Au niveau européen, le règlement sur l’intelligence artificielle (l’IA Act) impose des obligations de transparence aux fournisseurs de systèmes d’IA générative. Ceux-ci doivent notamment documenter et mettre à la disposition du public un résumé suffisamment détaillé de l’utilisation des données d’entraînement protégées par le droit d’auteur. Cette exigence vise à permettre la traçabilité des œuvres utilisées et à garantir l’information des ayants droit, condition préalable à une éventuelle rémunération ou action en contrefaçon.

Le règlement identifie également des pratiques interdites (telles que le moissonnage non ciblé d’images faciales ou l’inférence d’émotions sur le lieu de travail) et encadre strictement les systèmes d’IA à haut risque, notamment dans le domaine de l’emploi et de la gestion des ressources humaines.

IV. Les perspectives d’évolution et les défis à venir

La question de la protection des œuvres générées par IA reste ouverte. Si la tendance actuelle est de refuser la qualité d’auteur à la machine, certains auteurs plaident pour une objectivation du critère d’originalité, qui permettrait, à terme, d’envisager une protection pour les créations autonomes des IA. Par ailleurs, la gestion des droits et la rémunération des ayants droit face à l’utilisation massive de leurs œuvres par les IA nécessitent la mise en place de mécanismes adaptés, fondés sur la transparence et la traçabilité.

Enfin, la régulation européenne, en cours de finalisation, devrait constituer un cadre harmonisé pour l’ensemble des États membres, tout en laissant la possibilité d’adopter des dispositions nationales plus favorables à la protection des créateurs.
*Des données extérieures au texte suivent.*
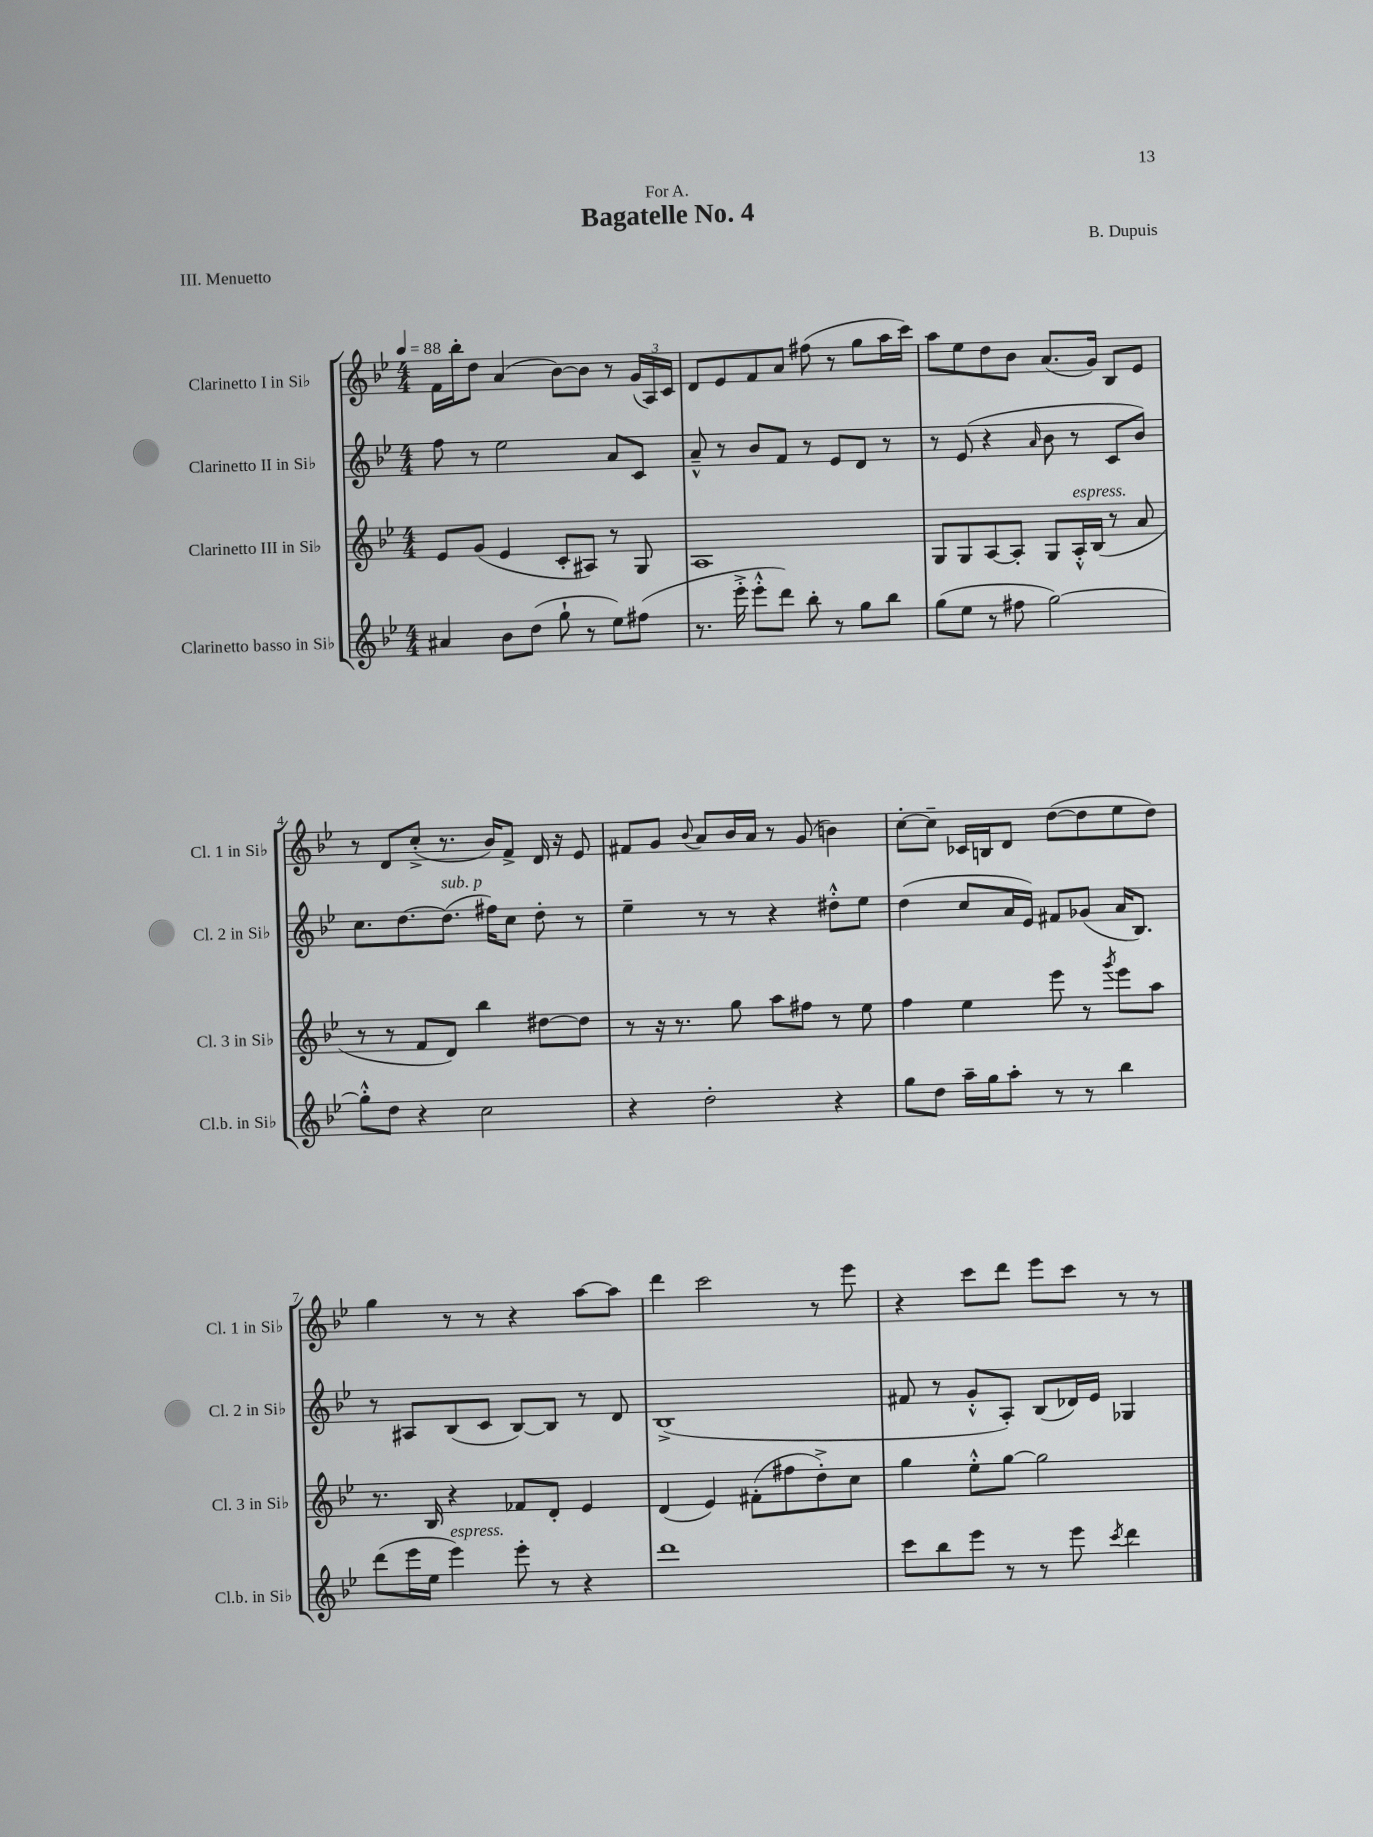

**kern	**kern	**kern	**kern
*part4	*part3	*part2	*part1
*staff4	*staff3	*staff2	*staff1
*I"Clarinetto basso in Si♭	*I"Clarinetto III in Si♭	*I"Clarinetto II in Si♭	*I"Clarinetto I in Si♭
*I'Cl.b. in Si♭	*I'Cl. 3 in Si♭	*I'Cl. 2 in Si♭	*I'Cl. 1 in Si♭
*clefG2	*clefG2	*clefG2	*clefG2
*k[b-e-]	*k[b-e-]	*k[b-e-]	*k[b-e-]
*M4/4	*M4/4	*M4/4	*M4/4
*MM88	*MM88	*MM88	*MM88
=1	=1	=1	=1
4a#X/	8e-/L	8ff\	16f\LL
.	.	.	16bb-'\J
.	(8g/J	8r	8dd\J
8b-\L	4e-/	2ee-\	(4a/
(8dd\J	.	.	.
8gg`\	8c'/L	.	[8b-\L)
8r	8A#X/J)	.	8b-\J]
8ee-\L)	8r	8a/L	8r
(8ff#X\J	8G/	8c/J	(24g/LL
.	.	.	24A/)
.	.	.	24c/JJ
=2	=2	=2	=2
8.r	1A	8a~^^/	8d/L
.	.	8r	8e-/
16eee-'^\	.	.	.
8eee-'^^\L	.	8b-/L	8f/
8ddd\J)	.	8f/J	8a/J
8bb-'\	.	8r	(8ff#X\
8r	.	8e-/L	8r
8gg\L	.	8d/J	8gg\L
8bb-\J	.	8r	16aa\L
.	.	.	16ccc\JJ)
=3	=3	=3	=3
(8gg\L	8G/L	8r	8aa\L
8ee-\J	8G/	(8e-/	8ee-\
8r	[8A/	4r	8dd\
8ff#X\	8A'/J]	.	8b-\J
.	.	16qqa/	.
[2gg\)	8G/L	8b-\	(8.a/L
!	!LO:TX:a:i:t=espress.	!	!
.	16A'^^/L	8r	.
.	(16B-/JJ	.	16g/Jk)
.	8r	8c/L	8B-/L
.	8a/	8b-/J)	8e-/J
!!LO:LB:g=z
=4	=4	=4	=4
8gg'^^\L]	8r	8.cc\L	8r
8dd\J	8r	.	8d/L
.	.	[8.dd\	.
4r	8f/L	.	(8cc'^/J
!	!	!LO:TX:a:i:t=sub. p	!
.	8d/J)	(8.dd\J]	8.r
2cc\	4bb-\	.	.
.	.	16ff#X\KL)	16b-/KL)
.	.	8cc\J	8f^/J
.	[8dd#X\L	8dd'\	16d/
.	.	.	16r
.	8dd#\J]	8r	8e-/
=5	=5	=5	=5
4r	8r	4ee-~\	8f#X/L
.	16r	.	8g/J
.	8.r	.	.
.	.	.	8qqb-/
2dd'\	.	8r	8a/L
.	8gg\	8r	16b-/L
.	.	.	16a/JJ
.	8aa\L	4r	8r
.	8ff#X\J	.	(8g/
4r	8r	8dd#X'^^\L	4bn\)
.	8ee-\	8ee-\J	.
=6	=6	=6	=6
8gg\L	4ff\	(4dd\	[8cc'\L
8dd\J	.	.	8cc~\J]
16aa~\LL	4ee-\	8cc/L	16c-X/LL
16gg\J	.	.	16Bn/J
8aa'\J	.	16a/L	8d/J
.	.	16e-/JJ)	.
8r	8eee-\	8f#X/L	([8dd\L
8r	8r	(8g-X/J	8dd\]
.	8qggg/	.	.
4bb-\	8eee-\L	16a/KL	8ee-\
.	.	8.B-/J)	.
.	8aa\J	.	8dd\J)
!!LO:LB:g=z
=7	=7	=7	=7
(8ddd\L	8.r	8r	4gg\
16eee-\L	.	8A#X/L	.
16ee-\JJ	16B-/	.	.
!LO:TX:a:i:t=espress.	!	!	!
4eee-\)	4r	(8B-/	8r
.	.	8c/J	8r
8eee-'\	8f-X/L	[8B-/L)	4r
8r	8d'/J	8B-/J]	.
4r	4e-/	8r	[8aa\L
.	.	8d/	8aa\J]
=8	=8	=8	=8
1ddd	(4d/	(1B-^	4ddd\
.	4e-/)	.	2ccc\
.	(8f#X'\L	.	.
.	8ff#X\	.	.
.	8dd'^\)	.	8r
.	8cc\J	.	8eee-\
=9	=9	=9	=9
8ccc\L	4gg\	8f#X/	4r
8bb-\	.	8r	.
8eee-\J	8ee-'^^\L	8g'^^/L	8ccc\L
8r	[8gg\J	8A'/J)	8ddd\J
8r	2gg\]	(8B-/L	8eee-\L
8eee-\	.	16d-X/L)	8ccc\J
.	.	16e-/JJ	.
8qccc/	.	.	.
4ddd\	.	4G-X/	8r
.	.	.	8r
==	==	==	==
*-	*-	*-	*-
En définitif, l’intelligence artificielle interroge en profondeur les principes du droit d’auteur. Si la protection des œuvres générées par IA demeure incertaine en l’absence d’intervention humaine, l’utilisation d’œuvres protégées pour l’entraînement des modèles est soumise à l’autorisation des ayants droit et à des obligations de transparence renforcées. Les évolutions législatives à venir, tant au niveau national qu’européen, devront concilier la promotion de l’innovation et la préservation des droits des créateurs.